It has been easy for me to become infused with the ideas, terminology, and mind space created by working on this project.  I have tried, however, to hold back a part of myself and ask continually how something would sound to someone uninitiated to Gregory Ulmer’s world view, which he calls “electracy.”  To that end, I find it important to have a couple of places in which I explain my relationship to Ulmer and the material I have uncovered in myself through this project and how those things relate to the world I live in and want to live in.

Ulmer has termed this kind of project a “mystory.” He says, “The point to keep in mind is that the mystory is an autocommunication, addressed first to yourself, as a self-portrait” (243).  The book leads one through four life areas, which Ulmer calls “the popcycle”; in each one, memories, feelings, associations, emotions, and anything else are called upon to uncover patterns both personal and societal:  “The pattern forms at the level of repeating signifiers—words and graphics...with details that address the senses” (6). “The method is to “tune” the four (or more) discourses of the popcycle into a composite scene, by finding a thread of whatever sort at whatever level of detail that runs through and crosses the boundaries of these different dimensions of experience” (106).

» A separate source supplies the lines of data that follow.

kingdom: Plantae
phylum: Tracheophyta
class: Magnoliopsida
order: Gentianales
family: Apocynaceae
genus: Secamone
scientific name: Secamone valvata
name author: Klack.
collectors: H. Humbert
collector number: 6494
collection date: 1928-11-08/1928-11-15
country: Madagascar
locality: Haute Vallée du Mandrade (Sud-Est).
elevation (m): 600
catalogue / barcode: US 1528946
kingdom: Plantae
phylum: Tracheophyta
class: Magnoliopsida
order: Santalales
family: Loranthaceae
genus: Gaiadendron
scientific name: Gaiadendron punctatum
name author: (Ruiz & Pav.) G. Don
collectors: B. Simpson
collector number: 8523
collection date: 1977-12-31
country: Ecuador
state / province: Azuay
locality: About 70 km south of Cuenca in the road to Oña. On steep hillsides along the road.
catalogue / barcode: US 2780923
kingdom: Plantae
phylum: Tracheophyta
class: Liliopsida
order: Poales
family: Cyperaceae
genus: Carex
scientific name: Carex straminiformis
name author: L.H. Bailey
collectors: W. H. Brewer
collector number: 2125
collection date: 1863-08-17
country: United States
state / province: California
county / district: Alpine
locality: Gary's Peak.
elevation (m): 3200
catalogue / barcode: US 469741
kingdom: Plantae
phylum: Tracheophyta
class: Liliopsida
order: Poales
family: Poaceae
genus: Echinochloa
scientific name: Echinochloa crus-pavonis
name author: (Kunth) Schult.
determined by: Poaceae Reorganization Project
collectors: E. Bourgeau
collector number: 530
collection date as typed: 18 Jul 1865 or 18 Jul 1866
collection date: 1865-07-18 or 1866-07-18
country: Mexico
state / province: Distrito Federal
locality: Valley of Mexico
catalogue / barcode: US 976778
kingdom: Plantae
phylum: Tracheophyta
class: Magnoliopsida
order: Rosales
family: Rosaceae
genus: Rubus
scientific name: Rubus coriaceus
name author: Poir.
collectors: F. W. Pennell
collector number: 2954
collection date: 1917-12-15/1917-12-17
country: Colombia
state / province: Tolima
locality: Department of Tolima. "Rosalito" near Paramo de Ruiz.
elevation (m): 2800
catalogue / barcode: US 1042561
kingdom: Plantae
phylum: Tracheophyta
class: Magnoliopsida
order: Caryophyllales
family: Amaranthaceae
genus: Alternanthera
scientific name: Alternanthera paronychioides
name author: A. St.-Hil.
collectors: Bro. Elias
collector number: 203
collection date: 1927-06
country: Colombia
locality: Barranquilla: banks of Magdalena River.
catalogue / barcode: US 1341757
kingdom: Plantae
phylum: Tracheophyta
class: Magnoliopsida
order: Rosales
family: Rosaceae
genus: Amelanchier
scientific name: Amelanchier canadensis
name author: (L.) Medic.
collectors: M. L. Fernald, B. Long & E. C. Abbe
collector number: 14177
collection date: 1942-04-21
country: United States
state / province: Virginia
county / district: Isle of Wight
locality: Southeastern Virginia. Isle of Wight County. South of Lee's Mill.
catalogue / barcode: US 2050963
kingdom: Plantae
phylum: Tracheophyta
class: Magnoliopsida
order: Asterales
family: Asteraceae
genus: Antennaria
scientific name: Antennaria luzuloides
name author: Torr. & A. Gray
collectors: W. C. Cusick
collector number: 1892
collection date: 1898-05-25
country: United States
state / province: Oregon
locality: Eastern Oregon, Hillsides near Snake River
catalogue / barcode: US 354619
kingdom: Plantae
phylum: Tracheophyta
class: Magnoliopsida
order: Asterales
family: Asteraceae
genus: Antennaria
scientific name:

I am a convert to Ulmer’s plea for a world that needs to return to associative, connective thinking.  This philosophy is like a homecoming for me.  After having tested many springboards in my life that seem to veer off in directions I don’t quite expect, this one fits, at least so far.  I am old enough to know that that may change, but I am also mature enough to recognize a feeling that feels right. 

That said, the tagline for much of what I and you can read in Ulmer’s Internet Invention is “Huh?  I’m not quite sure I get this!”  I think his work is remarkable—it is difficult, it is full of sighs, of recognition, and of utter bewilderment, in all the senses and tangents that those feelings can mean.  Reading Ulmer’s book is like doing your own personal six degrees of separation exercise, but it is not a game (though it can feel like one). 

 

 

 

 

 

Ulmer I: Ulmer and Me

All references are from Gregory L. Ulmer’s Internet Invention: From Literacy to Electracy, New York: Longman, 2003.